* [RECORDS]:
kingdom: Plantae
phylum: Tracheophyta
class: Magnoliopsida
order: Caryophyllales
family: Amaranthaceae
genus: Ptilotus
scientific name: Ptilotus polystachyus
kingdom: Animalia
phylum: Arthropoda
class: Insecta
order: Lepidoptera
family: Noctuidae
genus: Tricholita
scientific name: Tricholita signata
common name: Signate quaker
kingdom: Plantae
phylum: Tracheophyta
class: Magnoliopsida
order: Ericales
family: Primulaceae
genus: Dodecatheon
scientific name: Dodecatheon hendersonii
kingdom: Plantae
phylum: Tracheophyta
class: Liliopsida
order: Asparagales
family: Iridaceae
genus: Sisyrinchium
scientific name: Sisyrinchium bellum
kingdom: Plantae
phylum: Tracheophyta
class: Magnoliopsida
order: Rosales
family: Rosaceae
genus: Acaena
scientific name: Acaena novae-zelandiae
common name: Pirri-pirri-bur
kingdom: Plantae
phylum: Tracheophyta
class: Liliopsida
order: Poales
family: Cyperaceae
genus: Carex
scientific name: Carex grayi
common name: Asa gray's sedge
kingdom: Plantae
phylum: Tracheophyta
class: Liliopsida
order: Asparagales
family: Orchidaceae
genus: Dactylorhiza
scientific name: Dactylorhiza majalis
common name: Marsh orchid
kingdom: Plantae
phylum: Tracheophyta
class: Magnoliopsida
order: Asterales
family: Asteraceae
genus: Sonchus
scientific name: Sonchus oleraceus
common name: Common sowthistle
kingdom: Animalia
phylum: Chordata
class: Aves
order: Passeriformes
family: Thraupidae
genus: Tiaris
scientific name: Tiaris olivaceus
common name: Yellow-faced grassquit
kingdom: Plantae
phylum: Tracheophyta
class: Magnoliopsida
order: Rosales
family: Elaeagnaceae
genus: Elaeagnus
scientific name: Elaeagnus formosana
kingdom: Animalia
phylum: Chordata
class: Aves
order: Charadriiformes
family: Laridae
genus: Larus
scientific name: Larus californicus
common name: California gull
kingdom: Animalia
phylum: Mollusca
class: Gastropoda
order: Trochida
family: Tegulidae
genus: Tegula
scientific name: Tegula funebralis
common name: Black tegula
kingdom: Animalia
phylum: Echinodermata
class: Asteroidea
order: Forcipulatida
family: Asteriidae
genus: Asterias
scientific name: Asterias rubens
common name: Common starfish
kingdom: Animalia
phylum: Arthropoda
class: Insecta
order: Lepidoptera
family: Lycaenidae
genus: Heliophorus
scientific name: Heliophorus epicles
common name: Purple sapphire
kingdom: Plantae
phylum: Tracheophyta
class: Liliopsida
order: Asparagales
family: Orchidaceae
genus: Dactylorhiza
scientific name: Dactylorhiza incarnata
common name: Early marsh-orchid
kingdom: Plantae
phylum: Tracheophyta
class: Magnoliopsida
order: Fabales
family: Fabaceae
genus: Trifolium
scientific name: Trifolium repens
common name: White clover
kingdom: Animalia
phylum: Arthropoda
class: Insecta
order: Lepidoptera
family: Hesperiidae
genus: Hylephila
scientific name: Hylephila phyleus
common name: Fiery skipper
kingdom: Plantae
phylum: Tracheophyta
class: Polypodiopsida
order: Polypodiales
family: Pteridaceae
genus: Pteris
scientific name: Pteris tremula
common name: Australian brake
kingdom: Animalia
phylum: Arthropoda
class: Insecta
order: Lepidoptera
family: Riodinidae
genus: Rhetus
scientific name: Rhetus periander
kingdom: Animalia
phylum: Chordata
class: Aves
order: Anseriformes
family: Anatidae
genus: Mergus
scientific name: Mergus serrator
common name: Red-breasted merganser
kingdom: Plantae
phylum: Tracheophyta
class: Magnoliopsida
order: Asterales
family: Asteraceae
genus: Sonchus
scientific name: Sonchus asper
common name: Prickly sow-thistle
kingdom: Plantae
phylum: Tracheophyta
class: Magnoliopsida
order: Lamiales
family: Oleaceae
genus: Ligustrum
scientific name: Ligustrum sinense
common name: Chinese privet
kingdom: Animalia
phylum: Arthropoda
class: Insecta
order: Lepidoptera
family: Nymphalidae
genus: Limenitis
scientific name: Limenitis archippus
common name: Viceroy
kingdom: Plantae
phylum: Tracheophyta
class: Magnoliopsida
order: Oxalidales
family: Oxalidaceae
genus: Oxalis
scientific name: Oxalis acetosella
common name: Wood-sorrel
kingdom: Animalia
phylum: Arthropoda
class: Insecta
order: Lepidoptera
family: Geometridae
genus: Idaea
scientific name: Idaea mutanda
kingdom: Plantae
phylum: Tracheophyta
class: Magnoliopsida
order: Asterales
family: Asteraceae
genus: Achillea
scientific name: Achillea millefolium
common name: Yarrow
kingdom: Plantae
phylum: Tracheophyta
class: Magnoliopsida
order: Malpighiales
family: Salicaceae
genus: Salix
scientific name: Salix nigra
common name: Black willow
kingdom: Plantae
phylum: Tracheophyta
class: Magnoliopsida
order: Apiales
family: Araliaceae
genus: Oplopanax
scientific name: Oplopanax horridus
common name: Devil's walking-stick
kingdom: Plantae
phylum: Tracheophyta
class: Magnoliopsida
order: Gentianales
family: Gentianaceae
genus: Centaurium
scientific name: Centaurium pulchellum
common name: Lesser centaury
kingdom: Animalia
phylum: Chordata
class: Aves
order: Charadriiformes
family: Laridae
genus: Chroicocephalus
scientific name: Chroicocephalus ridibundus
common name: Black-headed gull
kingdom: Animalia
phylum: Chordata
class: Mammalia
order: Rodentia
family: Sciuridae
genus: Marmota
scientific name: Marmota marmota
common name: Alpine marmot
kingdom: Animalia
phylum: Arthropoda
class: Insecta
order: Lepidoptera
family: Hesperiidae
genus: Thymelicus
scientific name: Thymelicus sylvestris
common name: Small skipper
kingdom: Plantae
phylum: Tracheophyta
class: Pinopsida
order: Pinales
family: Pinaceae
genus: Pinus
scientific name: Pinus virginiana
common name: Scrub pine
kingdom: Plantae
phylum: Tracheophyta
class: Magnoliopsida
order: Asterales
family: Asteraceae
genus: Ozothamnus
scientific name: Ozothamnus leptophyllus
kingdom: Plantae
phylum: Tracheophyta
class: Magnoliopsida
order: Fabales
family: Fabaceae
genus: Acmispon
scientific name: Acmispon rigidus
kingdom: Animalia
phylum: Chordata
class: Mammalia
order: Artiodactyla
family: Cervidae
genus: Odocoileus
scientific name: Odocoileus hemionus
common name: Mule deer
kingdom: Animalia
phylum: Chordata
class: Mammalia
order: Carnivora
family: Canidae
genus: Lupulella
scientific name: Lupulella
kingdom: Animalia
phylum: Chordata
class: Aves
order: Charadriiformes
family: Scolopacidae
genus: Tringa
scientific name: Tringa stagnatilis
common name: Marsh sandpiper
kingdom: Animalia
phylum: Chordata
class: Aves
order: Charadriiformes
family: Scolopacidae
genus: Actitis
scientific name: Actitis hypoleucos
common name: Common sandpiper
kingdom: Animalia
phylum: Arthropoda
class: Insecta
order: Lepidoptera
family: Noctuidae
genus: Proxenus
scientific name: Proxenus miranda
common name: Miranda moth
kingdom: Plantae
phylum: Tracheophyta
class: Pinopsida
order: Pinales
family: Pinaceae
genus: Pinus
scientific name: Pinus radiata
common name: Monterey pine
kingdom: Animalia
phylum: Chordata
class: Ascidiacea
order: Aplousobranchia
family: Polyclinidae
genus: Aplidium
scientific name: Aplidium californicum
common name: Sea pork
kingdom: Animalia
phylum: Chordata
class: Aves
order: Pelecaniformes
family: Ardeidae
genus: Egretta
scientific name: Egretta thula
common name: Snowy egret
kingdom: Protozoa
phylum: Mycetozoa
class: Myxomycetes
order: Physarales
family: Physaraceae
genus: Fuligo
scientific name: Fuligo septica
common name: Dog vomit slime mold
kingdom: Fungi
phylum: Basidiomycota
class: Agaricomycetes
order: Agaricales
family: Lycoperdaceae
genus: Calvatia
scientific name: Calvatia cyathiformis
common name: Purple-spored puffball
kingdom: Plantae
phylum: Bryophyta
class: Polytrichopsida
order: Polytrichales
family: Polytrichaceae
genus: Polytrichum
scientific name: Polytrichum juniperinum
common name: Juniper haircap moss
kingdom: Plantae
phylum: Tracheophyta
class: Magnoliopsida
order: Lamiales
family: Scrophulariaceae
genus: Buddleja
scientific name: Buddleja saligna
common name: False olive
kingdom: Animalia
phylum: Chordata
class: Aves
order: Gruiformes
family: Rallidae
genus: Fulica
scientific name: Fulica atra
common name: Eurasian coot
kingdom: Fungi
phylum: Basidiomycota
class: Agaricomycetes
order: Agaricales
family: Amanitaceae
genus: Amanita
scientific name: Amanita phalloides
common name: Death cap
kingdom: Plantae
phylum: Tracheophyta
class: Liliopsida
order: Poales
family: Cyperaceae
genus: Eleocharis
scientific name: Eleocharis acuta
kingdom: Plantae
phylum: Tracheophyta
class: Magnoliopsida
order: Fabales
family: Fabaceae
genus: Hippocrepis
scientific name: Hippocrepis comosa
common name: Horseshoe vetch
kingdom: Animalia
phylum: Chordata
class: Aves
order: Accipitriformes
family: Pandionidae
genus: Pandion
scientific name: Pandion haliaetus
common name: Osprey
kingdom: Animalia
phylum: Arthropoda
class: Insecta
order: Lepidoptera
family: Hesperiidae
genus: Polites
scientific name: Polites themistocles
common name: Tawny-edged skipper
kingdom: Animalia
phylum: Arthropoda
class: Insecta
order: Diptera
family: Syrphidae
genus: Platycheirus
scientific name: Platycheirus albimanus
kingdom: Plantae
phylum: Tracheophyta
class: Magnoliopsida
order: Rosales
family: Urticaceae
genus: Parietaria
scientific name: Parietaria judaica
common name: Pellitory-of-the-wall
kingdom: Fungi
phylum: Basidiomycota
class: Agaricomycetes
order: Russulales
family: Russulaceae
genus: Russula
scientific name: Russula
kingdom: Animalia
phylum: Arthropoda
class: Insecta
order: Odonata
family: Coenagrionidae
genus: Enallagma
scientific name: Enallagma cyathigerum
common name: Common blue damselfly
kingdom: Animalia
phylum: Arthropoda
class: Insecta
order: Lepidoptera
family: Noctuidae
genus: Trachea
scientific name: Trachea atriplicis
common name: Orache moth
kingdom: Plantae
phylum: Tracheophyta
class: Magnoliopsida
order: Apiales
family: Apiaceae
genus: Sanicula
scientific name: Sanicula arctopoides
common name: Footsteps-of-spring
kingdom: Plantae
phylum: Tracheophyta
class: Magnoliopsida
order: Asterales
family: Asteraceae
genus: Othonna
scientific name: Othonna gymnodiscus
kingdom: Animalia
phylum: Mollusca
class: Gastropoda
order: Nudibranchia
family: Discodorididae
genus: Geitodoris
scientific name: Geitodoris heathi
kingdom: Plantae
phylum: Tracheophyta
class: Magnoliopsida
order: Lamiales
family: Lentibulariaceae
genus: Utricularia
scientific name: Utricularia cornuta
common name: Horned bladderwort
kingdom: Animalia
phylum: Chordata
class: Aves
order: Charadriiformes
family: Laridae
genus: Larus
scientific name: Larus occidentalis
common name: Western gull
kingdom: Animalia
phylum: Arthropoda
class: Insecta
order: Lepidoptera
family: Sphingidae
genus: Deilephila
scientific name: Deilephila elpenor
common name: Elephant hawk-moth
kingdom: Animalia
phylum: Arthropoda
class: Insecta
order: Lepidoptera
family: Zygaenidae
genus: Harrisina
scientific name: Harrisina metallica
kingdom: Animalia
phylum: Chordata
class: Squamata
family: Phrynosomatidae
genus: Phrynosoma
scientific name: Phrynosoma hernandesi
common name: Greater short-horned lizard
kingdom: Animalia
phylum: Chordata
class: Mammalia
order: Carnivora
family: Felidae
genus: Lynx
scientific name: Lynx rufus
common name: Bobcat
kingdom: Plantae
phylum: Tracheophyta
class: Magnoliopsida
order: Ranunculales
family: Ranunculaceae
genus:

* [WRITTEN INSTRUCTION]: Copy out the lines of the material word for word, from the line containing "common name: Lesser centaury" through the line containing "genus: Odocoileus", including both of those lines.

* [RESULT OF THE TASK]:
common name: Lesser centaury
kingdom: Animalia
phylum: Chordata
class: Aves
order: Charadriiformes
family: Laridae
genus: Chroicocephalus
scientific name: Chroicocephalus ridibundus
common name: Black-headed gull
kingdom: Animalia
phylum: Chordata
class: Mammalia
order: Rodentia
family: Sciuridae
genus: Marmota
scientific name: Marmota marmota
common name: Alpine marmot
kingdom: Animalia
phylum: Arthropoda
class: Insecta
order: Lepidoptera
family: Hesperiidae
genus: Thymelicus
scientific name: Thymelicus sylvestris
common name: Small skipper
kingdom: Plantae
phylum: Tracheophyta
class: Pinopsida
order: Pinales
family: Pinaceae
genus: Pinus
scientific name: Pinus virginiana
common name: Scrub pine
kingdom: Plantae
phylum: Tracheophyta
class: Magnoliopsida
order: Asterales
family: Asteraceae
genus: Ozothamnus
scientific name: Ozothamnus leptophyllus
kingdom: Plantae
phylum: Tracheophyta
class: Magnoliopsida
order: Fabales
family: Fabaceae
genus: Acmispon
scientific name: Acmispon rigidus
kingdom: Animalia
phylum: Chordata
class: Mammalia
order: Artiodactyla
family: Cervidae
genus: Odocoileus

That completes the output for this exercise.